# Sliders- A blast from the past



## nixie (Jan 7, 2019)

Flicking through channels looking for something to watch I discovered the horror channel is showing sliders.

Nostalgia took over and I decided to Watch, first thoughts was how dated but I carried on viewing and really enjoyed it. Yes it's dated and silly at times but still worth a watch.


----------



## Rodders (Jan 8, 2019)

I enjoyed Sliders. There were some pretty good stories in there.


----------



## Matteo (Jan 8, 2019)

I watched, and enjoyed, this up to the end of the fourth(?) series and there were some very good and clever episodes scattered amongst others that were fun, but just "OK" (I don't remember thinking any were _bad_). For some reason (can't remember why) I was not able to see any of the last (fifth?) series but apparently it was dire.


----------



## Anthoney (Jan 8, 2019)

I mostly enjoyed the show.  I thought it was a fantastic concept for a TV show.  The implementation was often poor but there were some really good episodes.  There were a few episodes shown out of order during the original run.  That always pisses me off.
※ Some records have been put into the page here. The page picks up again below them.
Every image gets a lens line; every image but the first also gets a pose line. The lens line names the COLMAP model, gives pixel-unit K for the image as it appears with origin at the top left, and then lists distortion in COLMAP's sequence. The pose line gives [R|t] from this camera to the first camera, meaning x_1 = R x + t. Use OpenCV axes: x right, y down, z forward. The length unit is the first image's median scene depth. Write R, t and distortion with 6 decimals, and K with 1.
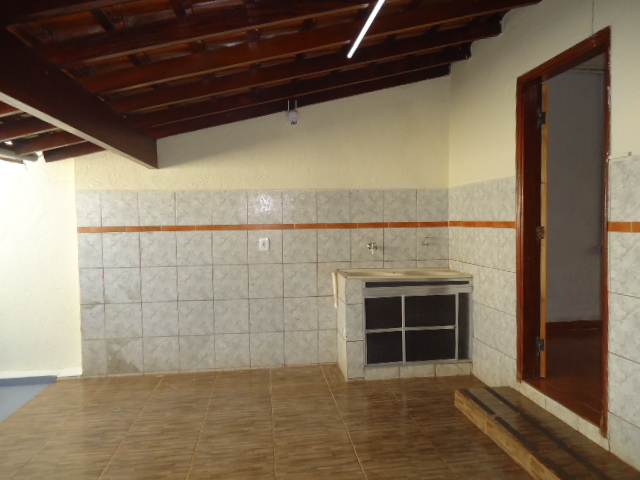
lens RADIAL K [[464.9, 0, 320.0], [0, 464.9, 240.0], [0, 0, 1]] dist [-0.006143, -0.002928]
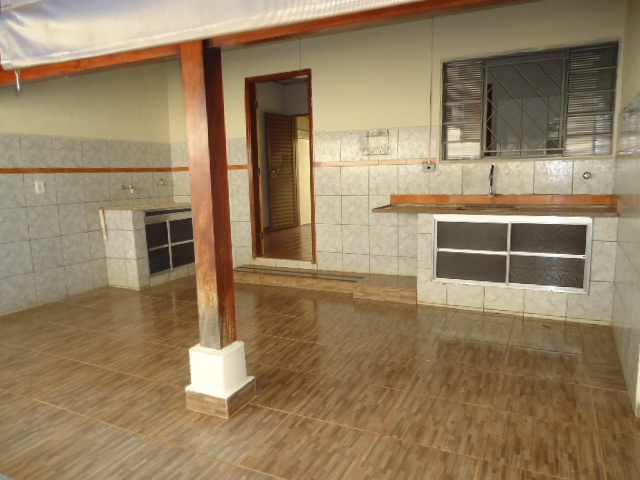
lens RADIAL K [[464.9, 0, 320.0], [0, 464.9, 240.0], [0, 0, 1]] dist [-0.006143, -0.002928]
pose [[0.553092, -0.117457, 0.824799, -0.655379], [0.053224, 0.992971, 0.105715, 0.051436], [-0.831418, -0.014571, 0.555456, -0.123554]]
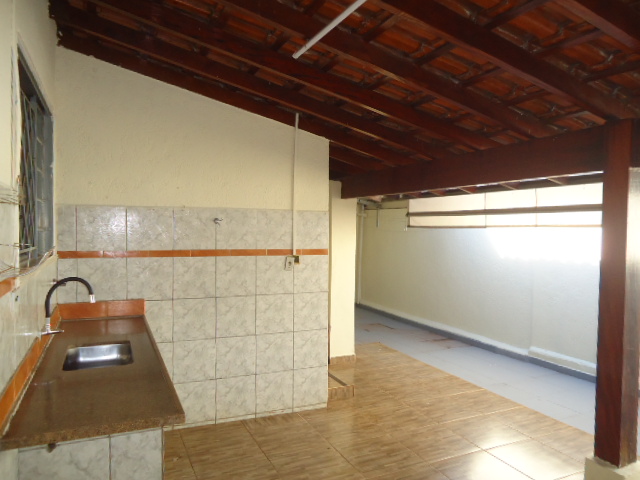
lens RADIAL K [[464.9, 0, 320.0], [0, 464.9, 240.0], [0, 0, 1]] dist [-0.006143, -0.002928]
pose [[-0.955252, 0.014350, -0.295445, 0.252402], [-0.009217, 0.996894, 0.078219, -0.072068], [0.295650, 0.077441, -0.952152, 0.720954]]
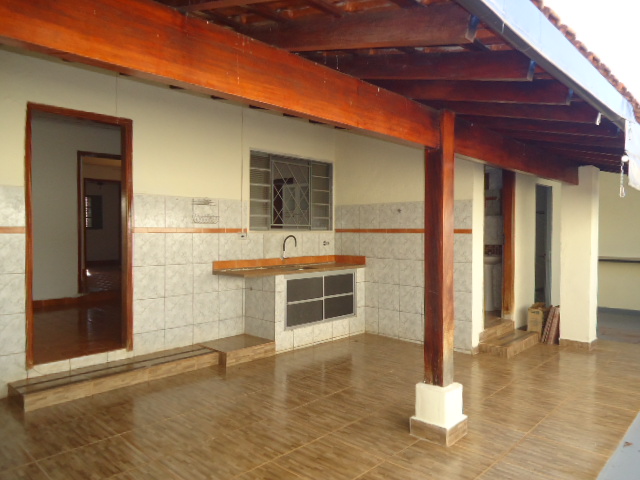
lens RADIAL K [[464.9, 0, 320.0], [0, 464.9, 240.0], [0, 0, 1]] dist [-0.006143, -0.002928]
pose [[-0.636094, -0.003162, 0.771605, -0.689054], [0.041873, 0.998377, 0.038610, -0.017017], [-0.770474, 0.056869, -0.634929, 0.889846]]
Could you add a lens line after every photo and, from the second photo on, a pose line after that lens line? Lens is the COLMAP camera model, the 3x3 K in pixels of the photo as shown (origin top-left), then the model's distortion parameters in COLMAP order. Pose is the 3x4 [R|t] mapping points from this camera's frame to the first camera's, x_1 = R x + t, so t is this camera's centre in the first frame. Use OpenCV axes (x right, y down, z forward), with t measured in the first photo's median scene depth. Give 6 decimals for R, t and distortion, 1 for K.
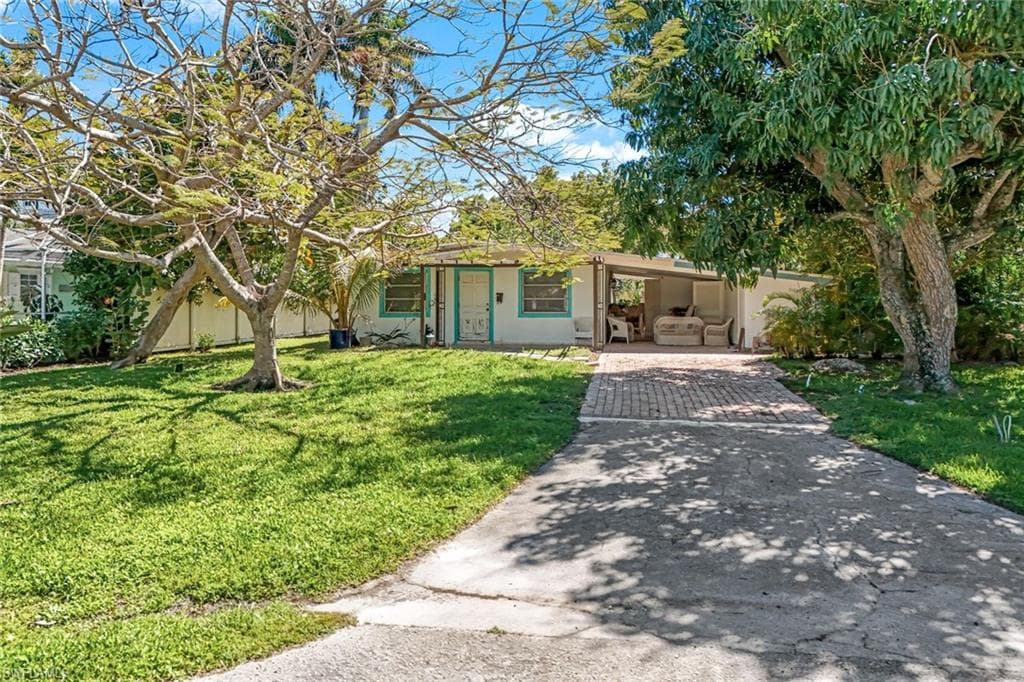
lens RADIAL K [[768.8, 0, 513.6], [0, 768.8, 292.9], [0, 0, 1]] dist [0.079128, -0.074684]
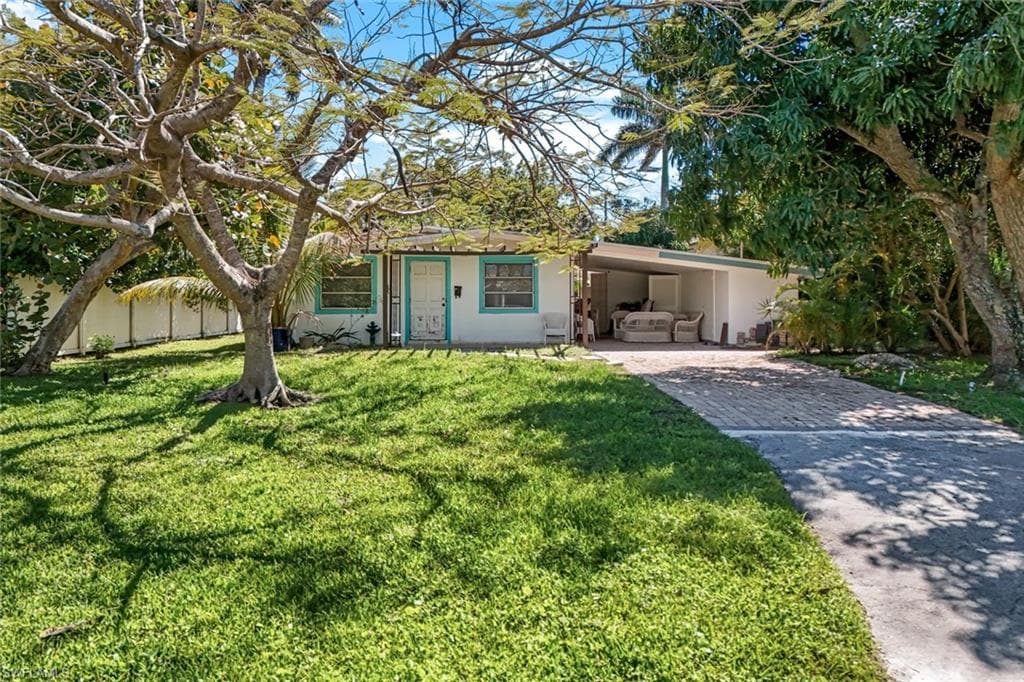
lens RADIAL K [[768.8, 0, 513.6], [0, 768.8, 292.9], [0, 0, 1]] dist [0.079128, -0.074684]
pose [[0.981129, 0.000849, 0.193354, -0.223382], [-0.000709, 0.999999, -0.000791, 0.015640], [-0.193354, 0.000639, 0.981129, 0.204643]]
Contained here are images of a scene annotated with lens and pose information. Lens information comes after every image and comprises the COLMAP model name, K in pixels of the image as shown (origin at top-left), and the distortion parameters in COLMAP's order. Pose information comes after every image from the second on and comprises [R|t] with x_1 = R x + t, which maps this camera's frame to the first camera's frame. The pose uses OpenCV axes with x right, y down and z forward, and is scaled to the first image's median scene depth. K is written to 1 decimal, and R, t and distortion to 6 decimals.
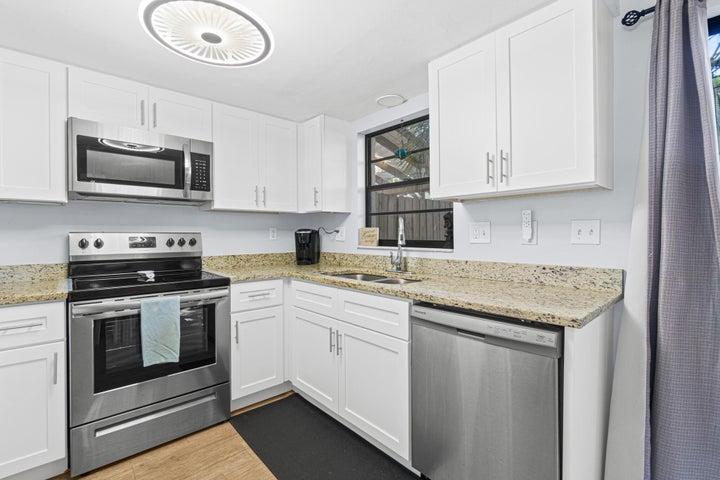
lens RADIAL K [[328.6, 0, 361.7], [0, 328.6, 237.8], [0, 0, 1]] dist [-0.002301, 0.000116]
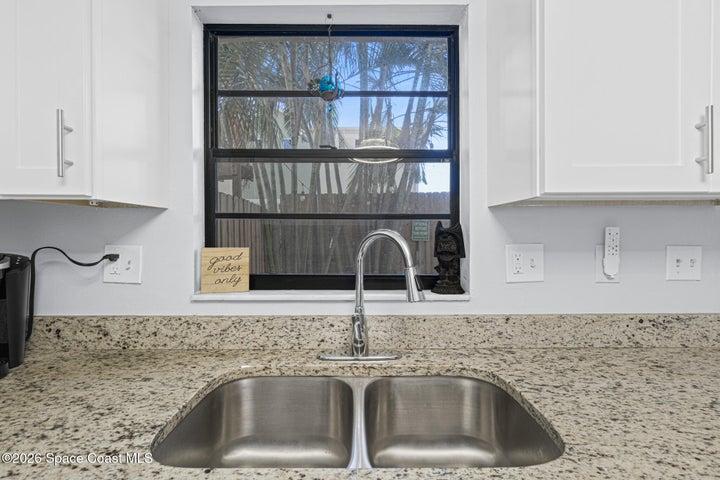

I started to lose interest when the group started breaking up.  Losing John Rhys-Davies was a big blow to the show.  As acting goes he was a giant among children.  Then they lost Sabrina Lloyd and finally Jerry O'Connell and all that was left was The Crying Man.


----------



## BigBadBob141 (Jan 12, 2019)

I remember Sliders, not a bad show, would have some interesting ideas now and then.
Been a long time since I saw it, can't remember how it ended, I like in the first episode that the hero realizes he's in an alternate reality because San Francisco's Golden Gate Bridge is blue instead of red!


----------